I think there are behaviors you (almost) never want to turn on, or off, and other’s that need to be controlled in some contexts but not others. From a safety point of view, models that make all of these easily switchable at inference time have a bigger challenge than if you use something like scrubbing/distillation to lock the former off/on while leaving the latter switchable.
A challenge is setting the dividing line between these. Part of the difficulty of AI governance is that there is demand for models that can, for example, write fiction about criminals, supervillains, or evil geniuses, or do useful work in criminology, and so forth. Anything sufficiently smart that can do that can simulate an evil mastermind. How do you then make sure that no one ever switches it into evil mastermind mode while making plans to affect the real world, or in a situation where it could hack its own data-center and self-replicate in that mode? Advanced AI is a dangerous, dual-use technology, but that’s not the aspect of it that’s unprecedented: it’s that the technology can be self-willed and smarter than us.
One helpful aspect of the fiction problem is that villains in fiction always make some fatal mistake. So a system capable of simulating evil “geniuses” for fictional use should be bad at long-term planning, not just for safety reasons.
As I mentioned at the start, this is mostly a proposal for aligning AI that’s around the human level, not much smarter than us, so something capable of simulating a regular criminal rather than an evil genius.
The <good> <bad> thing is really cool, although it leaves open the possibility of a bug (or leaked weights) causing the creation of a maximally misaligned AGI.
As long as it’s carefully boxed, there are situations in which being able to reliably replicate specific misaligned behavior can be useful, such as when testing other alignment measures or doing interpretability. But yes, open-sourcing weights of a model that had, say, a <criminality> tag trained into it, so allowing its use by anyone, including criminals who’d turn that on, would seem unwise. Possibly one could do some sort of causal scrubbing or distillation process down to a model with behavior equivalent to the original with <criminality> permanently turned off (which would be bad at writing crime fiction) that might then be safe to open-source. AI governance mechanisms will still be necessary.
I think that it’s risky to have a simple waluigi switch that can be turned on at inferencing time. Not sure how risky.
I think there are behaviors you (almost) never want to turn on, or off, and other’s that need to be controlled in some contexts but not others. From a safety point of view, models that make all of these easily switchable at inference time have a bigger challenge than if you use something like scrubbing/distillation to lock the former off/on while leaving the latter switchable.

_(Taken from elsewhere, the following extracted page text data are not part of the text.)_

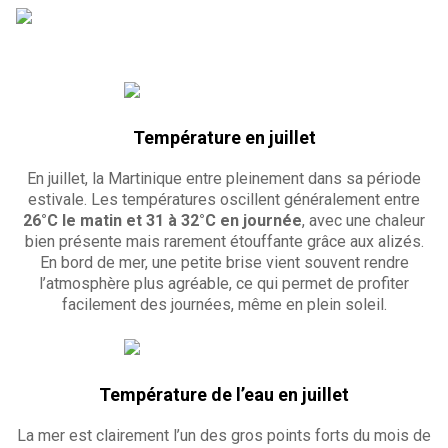
Température en juillet
En juillet, la Martinique entre pleinement dans sa période
estivale. Les températures oscillent généralement entre
26°C le matin et 31 à 32°C en journée
, avec une chaleur
bien présente mais rarement étouffante grâce aux alizés.
En bord de mer, une petite brise vient souvent rendre
l’atmosphère plus agréable, ce qui permet de profiter
facilement des journées, même en plein soleil.
Température de l’eau en juillet
La mer est clairement l’un des gros points forts du mois de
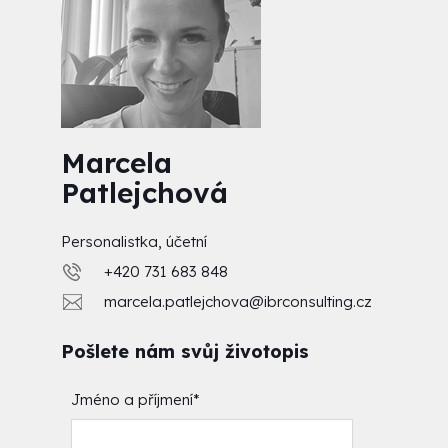
Marcela
Patlejchová
Personalistka, účetní
+420 731 683 848
marcela.patlejchova@ibrconsulting.cz
Pošlete nám svůj životopis
Jméno a příjmení
*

A challenge is setting the dividing line between these. Part of the difficulty of AI governance is that there is demand for models that can, for example, write fiction about criminals, supervillains, or evil geniuses, or do useful work in criminology, and so forth. Anything sufficiently smart that can do that can simulate an evil mastermind. How do you then make sure that no one ever switches it into evil mastermind mode while making plans to affect the real world, or in a situation where it could hack its own data-center and self-replicate in that mode? Advanced AI is a dangerous, dual-use technology, but that’s not the aspect of it that’s unprecedented: it’s that the technology can be self-willed and smarter than us.
One helpful aspect of the fiction problem is that villains in fiction always make some fatal mistake. So a system capable of simulating evil “geniuses” for fictional use should be bad at long-term planning, not just for safety reasons.
As I mentioned at the start, this is mostly a proposal for aligning AI that’s around the human level, not much smarter than us, so something capable of simulating a regular criminal rather than an evil genius.